+++ Dataset content +++

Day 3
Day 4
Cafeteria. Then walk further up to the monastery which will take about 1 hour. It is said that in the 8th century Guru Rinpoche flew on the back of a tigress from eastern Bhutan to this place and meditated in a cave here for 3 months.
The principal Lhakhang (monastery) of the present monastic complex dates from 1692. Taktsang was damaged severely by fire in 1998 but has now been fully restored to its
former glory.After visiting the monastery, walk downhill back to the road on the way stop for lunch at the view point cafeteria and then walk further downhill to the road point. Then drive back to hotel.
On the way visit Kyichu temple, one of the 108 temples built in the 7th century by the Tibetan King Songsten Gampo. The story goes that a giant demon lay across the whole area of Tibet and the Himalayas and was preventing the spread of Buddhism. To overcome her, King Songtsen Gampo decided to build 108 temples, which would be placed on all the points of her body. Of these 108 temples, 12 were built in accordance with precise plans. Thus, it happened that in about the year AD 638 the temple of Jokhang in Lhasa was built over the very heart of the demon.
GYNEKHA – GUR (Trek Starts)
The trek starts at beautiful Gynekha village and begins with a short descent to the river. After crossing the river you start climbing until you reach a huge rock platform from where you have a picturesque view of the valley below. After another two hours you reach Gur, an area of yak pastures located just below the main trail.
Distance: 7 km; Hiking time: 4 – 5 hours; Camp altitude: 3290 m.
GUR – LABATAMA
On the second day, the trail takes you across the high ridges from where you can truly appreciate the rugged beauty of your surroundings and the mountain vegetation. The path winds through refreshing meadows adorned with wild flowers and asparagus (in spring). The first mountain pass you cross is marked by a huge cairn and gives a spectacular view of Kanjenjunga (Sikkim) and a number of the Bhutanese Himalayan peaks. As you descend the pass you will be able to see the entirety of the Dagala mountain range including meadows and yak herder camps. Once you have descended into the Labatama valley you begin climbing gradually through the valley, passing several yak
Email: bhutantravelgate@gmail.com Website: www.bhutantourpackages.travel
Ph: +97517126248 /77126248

+++

* _Task statement_
Output all the lines above. Keep each one exact.

* _Solution for this problem_
Day 3
Day 4
Cafeteria. Then walk further up to the monastery which will take about 1 hour. It is said that in the 8th century Guru Rinpoche flew on the back of a tigress from eastern Bhutan to this place and meditated in a cave here for 3 months.
The principal Lhakhang (monastery) of the present monastic complex dates from 1692. Taktsang was damaged severely by fire in 1998 but has now been fully restored to its
former glory.After visiting the monastery, walk downhill back to the road on the way stop for lunch at the view point cafeteria and then walk further downhill to the road point. Then drive back to hotel.
On the way visit Kyichu temple, one of the 108 temples built in the 7th century by the Tibetan King Songsten Gampo. The story goes that a giant demon lay across the whole area of Tibet and the Himalayas and was preventing the spread of Buddhism. To overcome her, King Songtsen Gampo decided to build 108 temples, which would be placed on all the points of her body. Of these 108 temples, 12 were built in accordance with precise plans. Thus, it happened that in about the year AD 638 the temple of Jokhang in Lhasa was built over the very heart of the demon.
GYNEKHA – GUR (Trek Starts)
The trek starts at beautiful Gynekha village and begins with a short descent to the river. After crossing the river you start climbing until you reach a huge rock platform from where you have a picturesque view of the valley below. After another two hours you reach Gur, an area of yak pastures located just below the main trail.
Distance: 7 km; Hiking time: 4 – 5 hours; Camp altitude: 3290 m.
GUR – LABATAMA
On the second day, the trail takes you across the high ridges from where you can truly appreciate the rugged beauty of your surroundings and the mountain vegetation. The path winds through refreshing meadows adorned with wild flowers and asparagus (in spring). The first mountain pass you cross is marked by a huge cairn and gives a spectacular view of Kanjenjunga (Sikkim) and a number of the Bhutanese Himalayan peaks. As you descend the pass you will be able to see the entirety of the Dagala mountain range including meadows and yak herder camps. Once you have descended into the Labatama valley you begin climbing gradually through the valley, passing several yak
Email: bhutantravelgate@gmail.com Website: www.bhutantourpackages.travel
Ph: +97517126248 /77126248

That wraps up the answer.